- _WRITTEN EXERCISE 1_
In the blog post about promoting a self-published book, which home town does the writer name as the main influence on the book's world?

- _SELECTED TEXT_
— Begin —

I’ve kept everything online but seeing as I have based this on the world I live in – having taken most of my influence from my home town Kimberley, I’m going to start adding some sort physical presence. Just a few simple posters in select (accessible) shops to see if I can get a local audience to come and play!

It really is a massive minefield out there trying to promote and publicise a self-published book. I have a Twitter audience (80 something followers so not too bad) but I know a lot of them will be one click wonders and forget about me. I’m trying desperately not be too spammy and constantly post tweet after tweet and come across as desperate or irritating. In itself it is a fickle and delicate balance on Social Media. I’ve grown my presence with a Facebook Page for the book, an Author profile and invested my time in making myself known on Authors Databases, Book websites and hopefully someone will say….oh hello let’s give this geezer a try!

Of course there are the numerous online companies that offer help to tweet your book for money, or set something up for X amount this month then an offer for another to promote your book. But I look at what they do and I can do it too. Of course they have follower in the tens of thousands and perhaps I should research one of these to do a bout of promotion and see if I can drag in some new readers. No matter how unwilling they are to part from the known I am confident they would like the alternative I am offering.

But then again as I sit here stomping away on the laptop keyboard my daughter has just come running in with her hands held open. At first I couldn’t work out why but then I realised “our” song was playing in the background. She loves to have a slow dance to the song and being there with her just hugging me and rocking side to side with the music and having her head on my shoulder I realised that it actually doesn’t matter. And to share mine and Little C’s song I’ll share a link to the song here (I make no apologies the song comes from the Magic Mike XXL soundtrack – I always need inspiration and drive for the gym after all and it was a good film!!!)

— End —

(Stored records)
— Begin —

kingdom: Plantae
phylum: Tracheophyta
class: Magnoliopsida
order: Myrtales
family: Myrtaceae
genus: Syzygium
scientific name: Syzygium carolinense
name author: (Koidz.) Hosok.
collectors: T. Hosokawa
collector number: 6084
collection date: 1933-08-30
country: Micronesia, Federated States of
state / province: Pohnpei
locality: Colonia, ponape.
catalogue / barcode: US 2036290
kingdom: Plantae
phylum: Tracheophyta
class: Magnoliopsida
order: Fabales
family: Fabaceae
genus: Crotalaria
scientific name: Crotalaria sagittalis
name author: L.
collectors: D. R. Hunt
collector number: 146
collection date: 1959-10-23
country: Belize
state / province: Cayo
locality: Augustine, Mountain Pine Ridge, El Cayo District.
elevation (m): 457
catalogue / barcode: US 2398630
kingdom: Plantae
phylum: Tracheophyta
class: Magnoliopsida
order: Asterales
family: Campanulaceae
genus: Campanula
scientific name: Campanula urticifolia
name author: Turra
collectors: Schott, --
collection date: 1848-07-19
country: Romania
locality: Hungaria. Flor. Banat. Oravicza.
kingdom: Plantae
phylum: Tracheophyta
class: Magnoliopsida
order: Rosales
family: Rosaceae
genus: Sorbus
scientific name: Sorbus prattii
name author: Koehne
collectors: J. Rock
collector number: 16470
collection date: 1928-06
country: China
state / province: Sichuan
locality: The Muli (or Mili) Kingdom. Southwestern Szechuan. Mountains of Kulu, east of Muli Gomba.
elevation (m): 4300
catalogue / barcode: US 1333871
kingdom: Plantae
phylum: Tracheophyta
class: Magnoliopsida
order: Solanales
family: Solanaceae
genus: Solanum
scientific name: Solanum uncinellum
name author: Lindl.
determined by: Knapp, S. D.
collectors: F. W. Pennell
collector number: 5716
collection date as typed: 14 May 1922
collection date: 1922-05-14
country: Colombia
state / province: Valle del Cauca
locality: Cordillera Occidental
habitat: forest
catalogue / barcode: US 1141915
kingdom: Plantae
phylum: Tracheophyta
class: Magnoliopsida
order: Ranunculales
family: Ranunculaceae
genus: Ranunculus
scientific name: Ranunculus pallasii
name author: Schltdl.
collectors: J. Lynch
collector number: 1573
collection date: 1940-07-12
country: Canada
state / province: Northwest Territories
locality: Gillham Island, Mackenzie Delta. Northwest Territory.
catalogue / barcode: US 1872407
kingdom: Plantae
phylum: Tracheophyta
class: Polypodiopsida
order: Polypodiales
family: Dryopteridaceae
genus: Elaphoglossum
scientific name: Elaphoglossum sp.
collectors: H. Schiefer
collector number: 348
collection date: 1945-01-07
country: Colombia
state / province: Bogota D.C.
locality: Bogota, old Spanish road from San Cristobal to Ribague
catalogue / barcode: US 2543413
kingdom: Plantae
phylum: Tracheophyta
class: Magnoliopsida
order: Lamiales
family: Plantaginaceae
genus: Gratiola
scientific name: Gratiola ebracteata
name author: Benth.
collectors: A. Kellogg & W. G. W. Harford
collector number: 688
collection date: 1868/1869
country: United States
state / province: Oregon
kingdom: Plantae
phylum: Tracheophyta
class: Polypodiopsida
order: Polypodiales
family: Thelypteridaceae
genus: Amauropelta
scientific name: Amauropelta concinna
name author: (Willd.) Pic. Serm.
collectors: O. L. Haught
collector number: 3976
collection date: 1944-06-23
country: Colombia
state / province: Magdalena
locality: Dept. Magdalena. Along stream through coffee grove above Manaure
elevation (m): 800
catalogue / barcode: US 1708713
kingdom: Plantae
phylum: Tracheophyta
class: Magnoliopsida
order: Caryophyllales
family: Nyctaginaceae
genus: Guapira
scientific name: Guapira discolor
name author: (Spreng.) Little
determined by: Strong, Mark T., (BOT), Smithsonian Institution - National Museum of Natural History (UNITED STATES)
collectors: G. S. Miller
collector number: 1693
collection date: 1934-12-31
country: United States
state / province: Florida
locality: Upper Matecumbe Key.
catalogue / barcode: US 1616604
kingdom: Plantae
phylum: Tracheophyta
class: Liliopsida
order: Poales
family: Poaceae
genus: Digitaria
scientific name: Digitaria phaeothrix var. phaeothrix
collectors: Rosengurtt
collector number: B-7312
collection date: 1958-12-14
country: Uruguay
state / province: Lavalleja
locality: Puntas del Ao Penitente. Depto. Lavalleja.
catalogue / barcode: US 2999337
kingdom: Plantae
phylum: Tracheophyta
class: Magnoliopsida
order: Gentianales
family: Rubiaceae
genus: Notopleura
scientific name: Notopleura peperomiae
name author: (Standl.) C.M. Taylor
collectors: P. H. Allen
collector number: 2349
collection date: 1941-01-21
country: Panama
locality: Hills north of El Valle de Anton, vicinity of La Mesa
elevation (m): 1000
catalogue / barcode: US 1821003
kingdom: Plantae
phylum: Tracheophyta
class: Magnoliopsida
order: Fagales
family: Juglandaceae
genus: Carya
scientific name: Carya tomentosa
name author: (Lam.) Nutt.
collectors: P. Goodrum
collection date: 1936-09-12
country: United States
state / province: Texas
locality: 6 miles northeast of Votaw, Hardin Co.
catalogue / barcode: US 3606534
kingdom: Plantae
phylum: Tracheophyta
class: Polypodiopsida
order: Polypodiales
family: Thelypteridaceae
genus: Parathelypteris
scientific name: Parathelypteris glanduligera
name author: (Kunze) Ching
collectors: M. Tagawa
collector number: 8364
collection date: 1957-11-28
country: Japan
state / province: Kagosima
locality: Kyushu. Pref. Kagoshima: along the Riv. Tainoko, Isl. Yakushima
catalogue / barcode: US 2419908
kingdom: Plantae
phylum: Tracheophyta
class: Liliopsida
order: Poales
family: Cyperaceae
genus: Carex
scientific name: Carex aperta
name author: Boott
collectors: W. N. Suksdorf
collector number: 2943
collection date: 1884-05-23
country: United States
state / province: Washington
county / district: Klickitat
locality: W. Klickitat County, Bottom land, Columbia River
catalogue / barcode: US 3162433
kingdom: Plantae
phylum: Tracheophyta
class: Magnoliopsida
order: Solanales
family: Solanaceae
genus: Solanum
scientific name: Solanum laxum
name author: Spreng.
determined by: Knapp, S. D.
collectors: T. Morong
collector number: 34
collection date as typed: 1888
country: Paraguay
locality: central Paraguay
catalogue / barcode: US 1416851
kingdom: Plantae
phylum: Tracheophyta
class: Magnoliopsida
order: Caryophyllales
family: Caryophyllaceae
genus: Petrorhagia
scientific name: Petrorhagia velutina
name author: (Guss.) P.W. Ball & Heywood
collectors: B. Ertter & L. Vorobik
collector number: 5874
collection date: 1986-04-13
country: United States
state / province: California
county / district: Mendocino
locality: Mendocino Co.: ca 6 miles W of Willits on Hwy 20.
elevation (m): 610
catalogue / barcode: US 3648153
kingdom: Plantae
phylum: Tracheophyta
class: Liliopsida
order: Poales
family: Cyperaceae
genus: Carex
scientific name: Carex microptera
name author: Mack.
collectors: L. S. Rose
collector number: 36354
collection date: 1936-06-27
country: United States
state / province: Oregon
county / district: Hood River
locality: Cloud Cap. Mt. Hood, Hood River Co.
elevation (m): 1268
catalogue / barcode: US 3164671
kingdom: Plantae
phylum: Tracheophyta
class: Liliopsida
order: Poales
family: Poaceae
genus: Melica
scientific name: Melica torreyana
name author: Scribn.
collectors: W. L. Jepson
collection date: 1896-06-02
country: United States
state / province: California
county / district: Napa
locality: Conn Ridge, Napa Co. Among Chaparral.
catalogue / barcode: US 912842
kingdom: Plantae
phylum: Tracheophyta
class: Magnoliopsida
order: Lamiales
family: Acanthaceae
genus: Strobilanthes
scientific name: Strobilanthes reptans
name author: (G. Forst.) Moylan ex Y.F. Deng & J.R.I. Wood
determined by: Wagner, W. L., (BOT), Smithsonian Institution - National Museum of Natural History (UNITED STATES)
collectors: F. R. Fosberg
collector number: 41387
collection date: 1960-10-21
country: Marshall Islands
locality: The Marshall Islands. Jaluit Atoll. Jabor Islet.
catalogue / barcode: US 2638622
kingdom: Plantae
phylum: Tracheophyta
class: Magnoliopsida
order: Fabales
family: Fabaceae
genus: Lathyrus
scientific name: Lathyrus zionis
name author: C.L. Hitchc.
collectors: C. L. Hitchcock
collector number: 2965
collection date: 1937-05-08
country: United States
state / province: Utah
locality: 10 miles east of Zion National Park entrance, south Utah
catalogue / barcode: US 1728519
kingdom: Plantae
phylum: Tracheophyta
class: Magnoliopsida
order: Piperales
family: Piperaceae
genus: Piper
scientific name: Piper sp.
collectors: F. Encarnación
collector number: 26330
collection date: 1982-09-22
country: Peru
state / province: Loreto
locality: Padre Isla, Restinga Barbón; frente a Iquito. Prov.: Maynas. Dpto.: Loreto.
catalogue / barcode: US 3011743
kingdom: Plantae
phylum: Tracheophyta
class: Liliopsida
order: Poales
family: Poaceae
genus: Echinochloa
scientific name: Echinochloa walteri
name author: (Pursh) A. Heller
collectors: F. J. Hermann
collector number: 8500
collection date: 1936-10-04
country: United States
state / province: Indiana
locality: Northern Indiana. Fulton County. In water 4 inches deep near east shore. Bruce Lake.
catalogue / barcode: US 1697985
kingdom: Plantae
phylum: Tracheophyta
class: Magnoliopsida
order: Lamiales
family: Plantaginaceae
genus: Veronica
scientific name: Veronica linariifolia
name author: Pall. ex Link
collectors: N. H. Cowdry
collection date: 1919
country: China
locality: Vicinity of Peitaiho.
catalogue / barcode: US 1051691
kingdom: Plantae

— End —

- _WRITTEN EXERCISE 2_
From the stored records, copy verbatim the lines between the entry line holding "elevation (m): 1268" and the entry line holding "catalogue / barcode: US 2638622", inclusive.

- _TASK OUTPUT 1_
Kimberley

- _TASK OUTPUT 2_
elevation (m): 1268
catalogue / barcode: US 3164671
kingdom: Plantae
phylum: Tracheophyta
class: Liliopsida
order: Poales
family: Poaceae
genus: Melica
scientific name: Melica torreyana
name author: Scribn.
collectors: W. L. Jepson
collection date: 1896-06-02
country: United States
state / province: California
county / district: Napa
locality: Conn Ridge, Napa Co. Among Chaparral.
catalogue / barcode: US 912842
kingdom: Plantae
phylum: Tracheophyta
class: Magnoliopsida
order: Lamiales
family: Acanthaceae
genus: Strobilanthes
scientific name: Strobilanthes reptans
name author: (G. Forst.) Moylan ex Y.F. Deng & J.R.I. Wood
determined by: Wagner, W. L., (BOT), Smithsonian Institution - National Museum of Natural History (UNITED STATES)
collectors: F. R. Fosberg
collector number: 41387
collection date: 1960-10-21
country: Marshall Islands
locality: The Marshall Islands. Jaluit Atoll. Jabor Islet.
catalogue / barcode: US 2638622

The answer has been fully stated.